- Activity
Rewrite the text read from all the items below, replacing every "フロアマット" with "カーマット" and changing nothing else. Leave the pictures out of your answer.

- Data under study
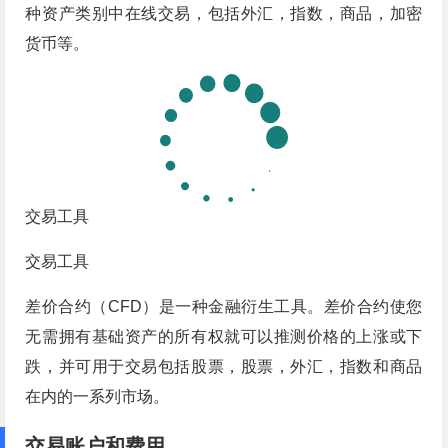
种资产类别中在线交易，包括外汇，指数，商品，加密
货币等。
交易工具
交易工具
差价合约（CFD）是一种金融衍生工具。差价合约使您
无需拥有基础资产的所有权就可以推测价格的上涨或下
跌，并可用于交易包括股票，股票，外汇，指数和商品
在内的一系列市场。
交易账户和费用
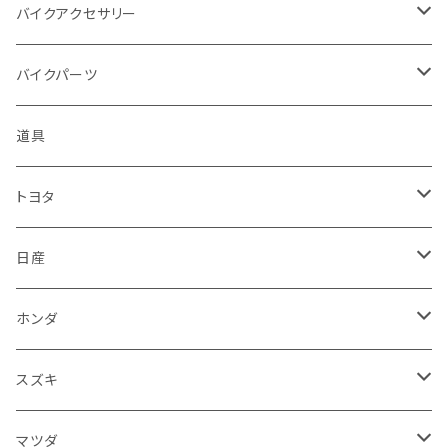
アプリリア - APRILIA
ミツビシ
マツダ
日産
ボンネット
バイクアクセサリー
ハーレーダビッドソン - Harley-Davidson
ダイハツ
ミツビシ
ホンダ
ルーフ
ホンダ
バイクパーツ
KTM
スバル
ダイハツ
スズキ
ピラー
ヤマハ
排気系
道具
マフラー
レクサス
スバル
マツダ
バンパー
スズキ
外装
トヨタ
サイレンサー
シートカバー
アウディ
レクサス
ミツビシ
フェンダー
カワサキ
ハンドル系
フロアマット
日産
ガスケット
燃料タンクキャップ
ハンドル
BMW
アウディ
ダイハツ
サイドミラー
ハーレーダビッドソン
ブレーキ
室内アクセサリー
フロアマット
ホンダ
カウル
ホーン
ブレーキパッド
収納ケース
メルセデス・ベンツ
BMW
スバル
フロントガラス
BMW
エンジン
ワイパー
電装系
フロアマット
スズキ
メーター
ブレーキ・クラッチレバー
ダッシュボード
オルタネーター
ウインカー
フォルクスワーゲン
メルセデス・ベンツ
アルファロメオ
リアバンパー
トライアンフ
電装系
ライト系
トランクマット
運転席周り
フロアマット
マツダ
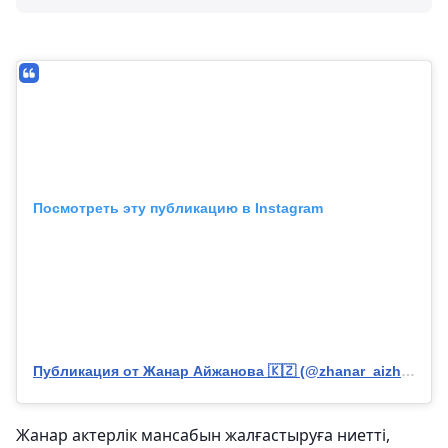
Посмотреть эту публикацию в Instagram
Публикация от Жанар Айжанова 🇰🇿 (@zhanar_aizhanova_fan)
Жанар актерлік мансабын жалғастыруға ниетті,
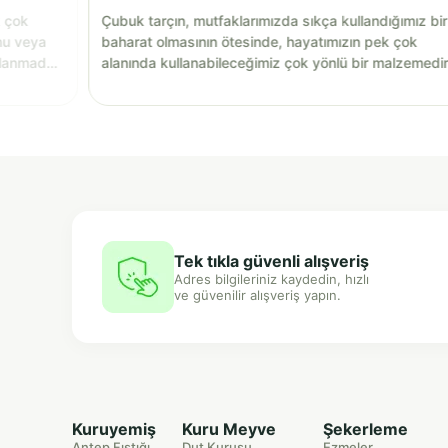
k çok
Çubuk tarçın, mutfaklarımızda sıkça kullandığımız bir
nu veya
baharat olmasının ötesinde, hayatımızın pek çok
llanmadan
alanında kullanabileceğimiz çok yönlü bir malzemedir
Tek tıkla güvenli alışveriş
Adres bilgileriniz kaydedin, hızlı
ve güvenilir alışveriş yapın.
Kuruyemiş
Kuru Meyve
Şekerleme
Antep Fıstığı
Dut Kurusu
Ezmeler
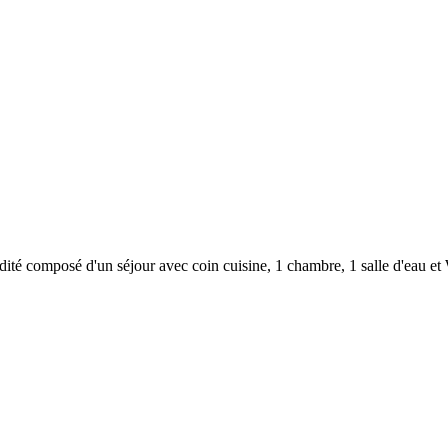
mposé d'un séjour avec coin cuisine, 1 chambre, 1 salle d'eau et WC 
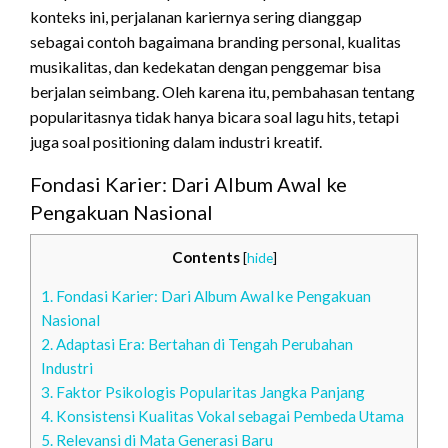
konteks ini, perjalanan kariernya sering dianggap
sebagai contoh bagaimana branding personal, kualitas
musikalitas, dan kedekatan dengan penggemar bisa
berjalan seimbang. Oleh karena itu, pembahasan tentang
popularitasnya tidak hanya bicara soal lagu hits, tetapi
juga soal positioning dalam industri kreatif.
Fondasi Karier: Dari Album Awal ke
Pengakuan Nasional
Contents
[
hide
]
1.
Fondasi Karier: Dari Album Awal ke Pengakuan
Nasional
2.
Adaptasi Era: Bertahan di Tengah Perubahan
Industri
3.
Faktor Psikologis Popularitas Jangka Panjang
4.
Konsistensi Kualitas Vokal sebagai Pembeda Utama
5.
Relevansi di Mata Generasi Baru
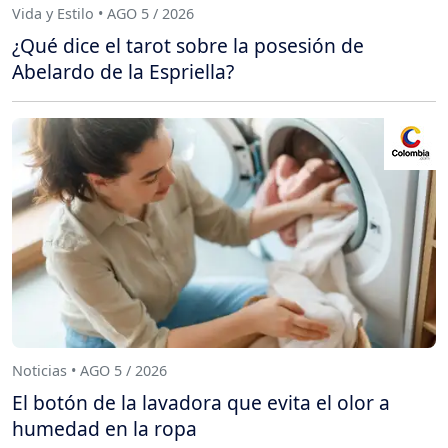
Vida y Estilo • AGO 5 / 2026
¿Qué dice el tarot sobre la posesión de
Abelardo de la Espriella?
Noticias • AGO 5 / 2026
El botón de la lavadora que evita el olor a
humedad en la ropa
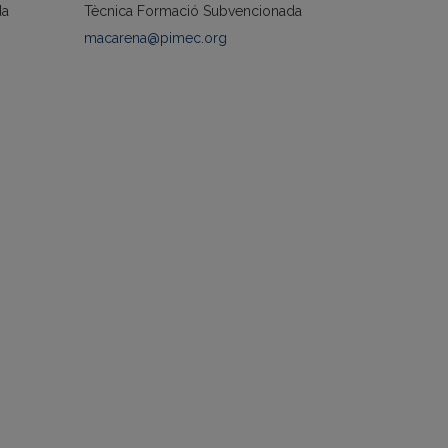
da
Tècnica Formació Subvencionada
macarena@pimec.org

- Worked solution
种资产类别中在线交易，包括外汇，指数，商品，加密
货币等。
交易工具
交易工具
差价合约（CFD）是一种金融衍生工具。差价合约使您
无需拥有基础资产的所有权就可以推测价格的上涨或下
跌，并可用于交易包括股票，股票，外汇，指数和商品
在内的一系列市场。
交易账户和费用
アプリリア - APRILIA
ミツビシ
マツダ
日産
ボンネット
バイクアクセサリー
ハーレーダビッドソン - Harley-Davidson
ダイハツ
ミツビシ
ホンダ
ルーフ
ホンダ
バイクパーツ
KTM
スバル
ダイハツ
スズキ
ピラー
ヤマハ
排気系
道具
マフラー
レクサス
スバル
マツダ
バンパー
スズキ
外装
トヨタ
サイレンサー
シートカバー
アウディ
レクサス
ミツビシ
フェンダー
カワサキ
ハンドル系
カーマット
日産
ガスケット
燃料タンクキャップ
ハンドル
BMW
アウディ
ダイハツ
サイドミラー
ハーレーダビッドソン
ブレーキ
室内アクセサリー
カーマット
ホンダ
カウル
ホーン
ブレーキパッド
収納ケース
メルセデス・ベンツ
BMW
スバル
フロントガラス
BMW
エンジン
ワイパー
電装系
カーマット
スズキ
メーター
ブレーキ・クラッチレバー
ダッシュボード
オルタネーター
ウインカー
フォルクスワーゲン
メルセデス・ベンツ
アルファロメオ
リアバンパー
トライアンフ
電装系
ライト系
トランクマット
運転席周り
カーマット
マツダ
Посмотреть эту публикацию в Instagram
Публикация от Жанар Айжанова 🇰🇿 (@zhanar_aizhanova_fan)
Жанар актерлік мансабын жалғастыруға ниетті,
k çok
Çubuk tarçın, mutfaklarımızda sıkça kullandığımız bir
nu veya
baharat olmasının ötesinde, hayatımızın pek çok
llanmadan
alanında kullanabileceğimiz çok yönlü bir malzemedir
Tek tıkla güvenli alışveriş
Adres bilgileriniz kaydedin, hızlı
ve güvenilir alışveriş yapın.
Kuruyemiş
Kuru Meyve
Şekerleme
Antep Fıstığı
Dut Kurusu
Ezmeler
mposé d'un séjour avec coin cuisine, 1 chambre, 1 salle d'eau et WC 
konteks ini, perjalanan kariernya sering dianggap
sebagai contoh bagaimana branding personal, kualitas
musikalitas, dan kedekatan dengan penggemar bisa
berjalan seimbang. Oleh karena itu, pembahasan tentang
popularitasnya tidak hanya bicara soal lagu hits, tetapi
juga soal positioning dalam industri kreatif.
Fondasi Karier: Dari Album Awal ke
Pengakuan Nasional
Contents
[
hide
]
1.
Fondasi Karier: Dari Album Awal ke Pengakuan
Nasional
2.
Adaptasi Era: Bertahan di Tengah Perubahan
Industri
3.
Faktor Psikologis Popularitas Jangka Panjang
4.
Konsistensi Kualitas Vokal sebagai Pembeda Utama
5.
Relevansi di Mata Generasi Baru
Vida y Estilo • AGO 5 / 2026
¿Qué dice el tarot sobre la posesión de
Abelardo de la Espriella?
Noticias • AGO 5 / 2026
El botón de la lavadora que evita el olor a
humedad en la ropa
da
Tècnica Formació Subvencionada
macarena@pimec.org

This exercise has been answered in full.